- 1224 Okunma
- 0 Yorum
- 0 Beğeni
İLK TANIŞMAMIZ
Seninle randevulaştığımız o cumartesi günü geldi çattı. Yazarken bile heyecan içinde olduğum o gün gelmişti. O gece uyuyamadığım için yatağa uzanmadan önce duşumu aldım. Elbiselerimi ütüledim. Bir gün önceden vip otobüslerinden yerimi ayırttım, erkenden evden çıktım.
Saat altı suları olduğu için de, pasajda hiçbir dükkân açık değildi. Murat’ın işlettiği “Ahsen pastanesi” ne gittim, börek ve çay ile kahvaltımı yaptım. Sonra da berberimi beklemeye başladım. Berber dükkânı açıldığı zaman da, sinekkaydı tıraşımı oldum… Artık sana kavuşmaya da hazırdım. Otobüs saati de geldi çattı, çığırtkanlar Harem yolcusu kalmasın diye bağırırken ben, hala hayal dünyasında yaşıyordum sanki… Bir an önce çok sevdiğim o güzel yürekli insana kavuşmak için heyecanlanıyordum.
********************
(Çalışma Soruları)
A – İlk Tanışmamız metninde anlatıcı kahvaltısını nerede yapmıştır?
B – İlk Tanışmamız metninin "- 1224 Okunma" sözlerinden "erkenden evden çıktım." sözlerine kadar olan bölümünü, "cumartesi" yerine "pazar" koyarak yeniden yazınız.

(Listelenen Kayıtlar)
********************
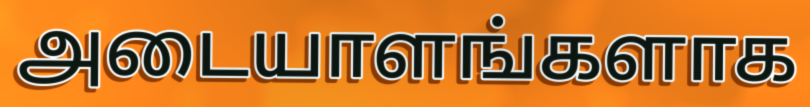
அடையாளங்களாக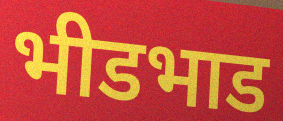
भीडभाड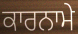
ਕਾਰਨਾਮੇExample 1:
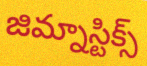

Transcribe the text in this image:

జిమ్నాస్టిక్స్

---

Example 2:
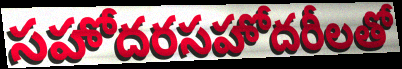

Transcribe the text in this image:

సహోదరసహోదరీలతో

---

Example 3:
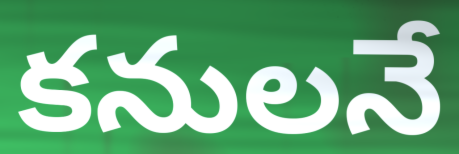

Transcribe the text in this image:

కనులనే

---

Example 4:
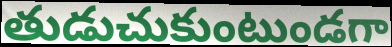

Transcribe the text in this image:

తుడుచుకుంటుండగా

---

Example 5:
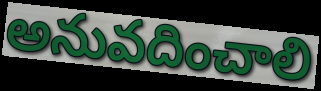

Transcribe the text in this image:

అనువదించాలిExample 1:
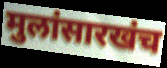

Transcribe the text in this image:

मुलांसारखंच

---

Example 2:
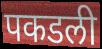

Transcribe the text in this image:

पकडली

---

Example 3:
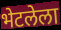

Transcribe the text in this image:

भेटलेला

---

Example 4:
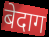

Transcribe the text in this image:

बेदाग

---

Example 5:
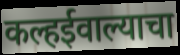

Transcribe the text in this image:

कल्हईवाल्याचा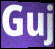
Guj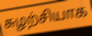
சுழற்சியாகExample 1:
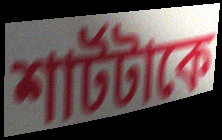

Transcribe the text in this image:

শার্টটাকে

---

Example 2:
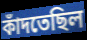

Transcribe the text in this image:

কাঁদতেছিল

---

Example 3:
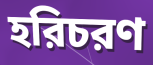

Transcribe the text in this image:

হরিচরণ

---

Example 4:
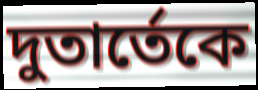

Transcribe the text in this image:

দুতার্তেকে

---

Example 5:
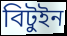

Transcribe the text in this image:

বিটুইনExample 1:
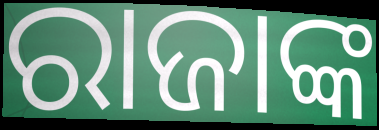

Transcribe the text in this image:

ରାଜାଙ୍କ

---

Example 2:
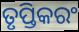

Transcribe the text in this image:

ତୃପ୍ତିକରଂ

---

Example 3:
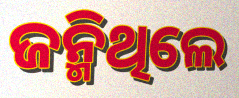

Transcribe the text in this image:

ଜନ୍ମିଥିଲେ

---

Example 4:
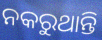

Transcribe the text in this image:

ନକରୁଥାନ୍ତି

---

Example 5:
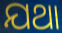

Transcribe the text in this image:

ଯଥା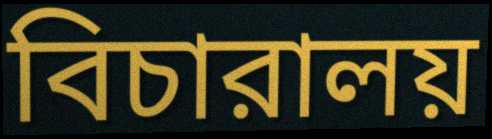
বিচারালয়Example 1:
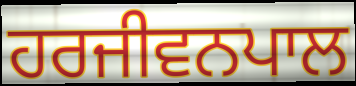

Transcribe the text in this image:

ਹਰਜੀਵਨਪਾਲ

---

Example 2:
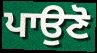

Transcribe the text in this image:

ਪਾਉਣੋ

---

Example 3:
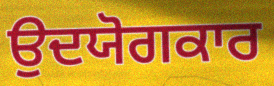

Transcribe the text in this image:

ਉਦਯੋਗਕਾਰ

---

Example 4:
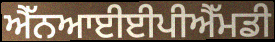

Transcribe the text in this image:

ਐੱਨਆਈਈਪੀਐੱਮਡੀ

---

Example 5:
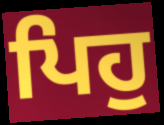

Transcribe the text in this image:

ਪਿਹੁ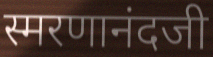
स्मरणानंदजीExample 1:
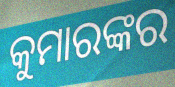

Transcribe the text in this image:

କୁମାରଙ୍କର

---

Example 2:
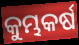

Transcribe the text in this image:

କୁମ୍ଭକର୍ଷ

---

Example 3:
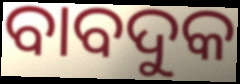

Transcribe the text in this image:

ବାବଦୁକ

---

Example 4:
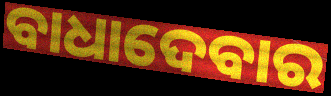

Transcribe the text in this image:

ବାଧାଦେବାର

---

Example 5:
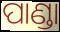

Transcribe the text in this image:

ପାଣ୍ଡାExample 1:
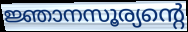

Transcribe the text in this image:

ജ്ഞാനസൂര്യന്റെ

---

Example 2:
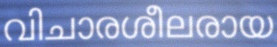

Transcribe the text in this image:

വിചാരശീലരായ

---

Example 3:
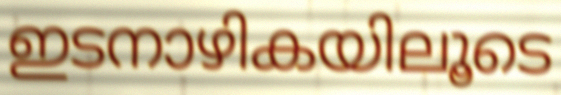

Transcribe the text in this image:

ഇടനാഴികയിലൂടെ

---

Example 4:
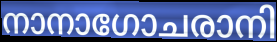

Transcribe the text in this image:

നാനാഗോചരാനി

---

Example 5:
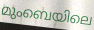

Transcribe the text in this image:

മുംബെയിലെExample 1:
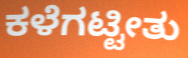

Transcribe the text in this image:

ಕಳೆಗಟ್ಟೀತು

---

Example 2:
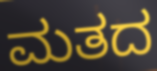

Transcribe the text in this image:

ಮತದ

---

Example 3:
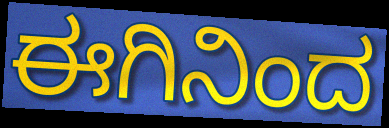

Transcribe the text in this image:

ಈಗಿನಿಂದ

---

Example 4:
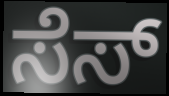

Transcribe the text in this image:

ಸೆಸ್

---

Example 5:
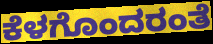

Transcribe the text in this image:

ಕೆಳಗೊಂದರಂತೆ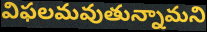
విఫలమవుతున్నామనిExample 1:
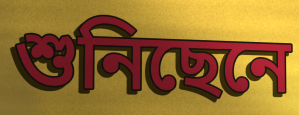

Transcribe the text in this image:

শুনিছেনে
********************
(Soruların Cevapları)
A – Murat'ın işlettiği Ahsen pastanesinde.

B –
- 1224 Okunma
- 0 Yorum
- 0 Beğeni
İLK TANIŞMAMIZ
Seninle randevulaştığımız o pazar günü geldi çattı. Yazarken bile heyecan içinde olduğum o gün gelmişti. O gece uyuyamadığım için yatağa uzanmadan önce duşumu aldım. Elbiselerimi ütüledim. Bir gün önceden vip otobüslerinden yerimi ayırttım, erkenden evden çıktım.